There are 3 entrepreneurial monetization ambitions:  operating income, management fees, and capital appreciation.  NF in addition to separating ownership and capital can also facilitate the separation of the 3 interests.  First, mortgages and natural finance queued soft loans are each primary claims on the operating income of the venture.  Mortgages are a hard claim in that they are owed regardless of whether the income is generated.  Queued soft loan bidding process allows each investor to bid according to his confidence in the sustainability of the operating income, but such investment remains a bet primarily on the eventuality and sustainability of that income.  In a recent post on open partnership mechanics I showed how and why entrepreneurs might transform their enterprises into an egalitarian partnership (commune) using set or democratic entry prices for members.  Since entrepreneurial drive generally involves sometimes irrational need for control, a founder's reluctance to allow open membership can be overcome by binding the partnership to a management services contract (for a set term) for his services prior to opening membership acceptances.  The management and operations services company can also be a natural financed commune if the entrepreneur chooses it to be, and thus all 3 monetization ambitions can be marketed independently to investors and partners, depending on which area which investors are most interested/confident/hopeful.

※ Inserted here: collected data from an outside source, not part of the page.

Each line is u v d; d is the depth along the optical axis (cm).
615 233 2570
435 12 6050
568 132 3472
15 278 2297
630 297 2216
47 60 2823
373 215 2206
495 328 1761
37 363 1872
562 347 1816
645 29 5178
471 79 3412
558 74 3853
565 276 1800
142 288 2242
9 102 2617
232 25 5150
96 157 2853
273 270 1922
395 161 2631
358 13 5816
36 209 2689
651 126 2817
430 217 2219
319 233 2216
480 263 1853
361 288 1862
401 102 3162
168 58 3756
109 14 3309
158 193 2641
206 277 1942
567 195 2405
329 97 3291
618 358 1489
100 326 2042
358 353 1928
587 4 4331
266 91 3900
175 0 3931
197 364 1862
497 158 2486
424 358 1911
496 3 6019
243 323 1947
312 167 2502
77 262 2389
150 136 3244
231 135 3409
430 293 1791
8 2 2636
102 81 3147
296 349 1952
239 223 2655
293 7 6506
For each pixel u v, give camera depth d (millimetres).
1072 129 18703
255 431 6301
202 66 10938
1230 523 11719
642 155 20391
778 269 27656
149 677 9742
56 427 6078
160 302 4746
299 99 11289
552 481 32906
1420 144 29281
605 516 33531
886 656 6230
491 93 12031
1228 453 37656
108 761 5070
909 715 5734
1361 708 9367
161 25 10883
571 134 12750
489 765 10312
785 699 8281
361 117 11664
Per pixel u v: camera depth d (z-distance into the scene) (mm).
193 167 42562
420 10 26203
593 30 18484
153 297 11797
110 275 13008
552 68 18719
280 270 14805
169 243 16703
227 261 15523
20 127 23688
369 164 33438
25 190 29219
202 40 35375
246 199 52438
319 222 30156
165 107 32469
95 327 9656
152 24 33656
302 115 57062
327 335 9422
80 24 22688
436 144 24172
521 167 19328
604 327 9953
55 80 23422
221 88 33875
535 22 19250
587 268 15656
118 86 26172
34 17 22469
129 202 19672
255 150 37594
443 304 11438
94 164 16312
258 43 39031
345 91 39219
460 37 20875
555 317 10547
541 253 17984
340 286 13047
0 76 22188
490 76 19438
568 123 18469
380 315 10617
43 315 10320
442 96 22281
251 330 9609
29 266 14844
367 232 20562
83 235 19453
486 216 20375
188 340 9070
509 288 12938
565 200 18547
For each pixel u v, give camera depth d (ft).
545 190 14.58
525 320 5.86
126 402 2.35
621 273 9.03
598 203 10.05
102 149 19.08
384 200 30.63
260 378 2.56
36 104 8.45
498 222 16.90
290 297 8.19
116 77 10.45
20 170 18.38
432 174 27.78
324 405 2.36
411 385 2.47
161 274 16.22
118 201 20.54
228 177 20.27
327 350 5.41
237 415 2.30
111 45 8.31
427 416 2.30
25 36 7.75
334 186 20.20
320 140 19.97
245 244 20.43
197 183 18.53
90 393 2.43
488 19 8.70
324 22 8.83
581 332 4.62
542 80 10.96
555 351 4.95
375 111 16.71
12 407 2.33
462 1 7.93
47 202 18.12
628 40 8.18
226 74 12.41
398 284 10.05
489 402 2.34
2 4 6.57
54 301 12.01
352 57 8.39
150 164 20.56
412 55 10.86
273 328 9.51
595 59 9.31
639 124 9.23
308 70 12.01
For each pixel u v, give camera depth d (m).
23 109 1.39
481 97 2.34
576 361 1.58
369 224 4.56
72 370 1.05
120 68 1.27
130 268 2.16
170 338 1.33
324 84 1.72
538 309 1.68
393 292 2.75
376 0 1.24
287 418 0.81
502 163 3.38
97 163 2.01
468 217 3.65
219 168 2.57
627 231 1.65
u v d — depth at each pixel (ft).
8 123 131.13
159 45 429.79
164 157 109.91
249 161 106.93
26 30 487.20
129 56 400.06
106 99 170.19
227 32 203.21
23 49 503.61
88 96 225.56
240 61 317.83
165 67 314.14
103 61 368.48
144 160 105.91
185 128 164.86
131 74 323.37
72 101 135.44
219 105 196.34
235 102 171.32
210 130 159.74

While providing financing more cheaply and within the flexibility of actual cashflows of an enterprise while simultaneously providing better returns for investors are important and sufficient benefits,  independent comptrolling of the enterprise is especially valuable for minority shareholders in private enterprises.  An independent comptroller is better security for investors than independent accounting audit.  Transactions are monitored and approved live, and funds and accounts secured, rather than the auditing process which provides an after-the-fact tracing of events and transactions by a firm that is essentially under a revocable employment-services contract and that is willing to provide all permissible favourable-to-management interpretation of transactions.

The benefits to enterprise of an independent comptroller is that first, it attracts investors and you can pay them less if you provide them with more security.  Second, its less expensive than the regulatory compliance and auditing costs of public companies.  Third, an independent comptroller allows the enterprise to use debt (QSLs) as currency with all of its stakeholders, allowing it to defer compensation and payments, without forcing its recipient-partners to rely on the entrepreneur's faithful loyalty to his contracts, or personally conducting the due diligence necessary to ascertain the value of promised securities.

For monthly income property ventures specifically, the comptrollership function is less time consuming (expensive) than most other businesses, since financing transactions are generally few and large, valuation of projects is very predictable, and little to no mediation and consulting on projects and agreements is necessary.  The comptrollership function in an income property venture is primarily limited to ensuring funds stay where they are supposed to, funds are paid when they are supposed to, and executing operations are being done dutifully (generally easier for income properties), including verifying the existence of buildings and renters.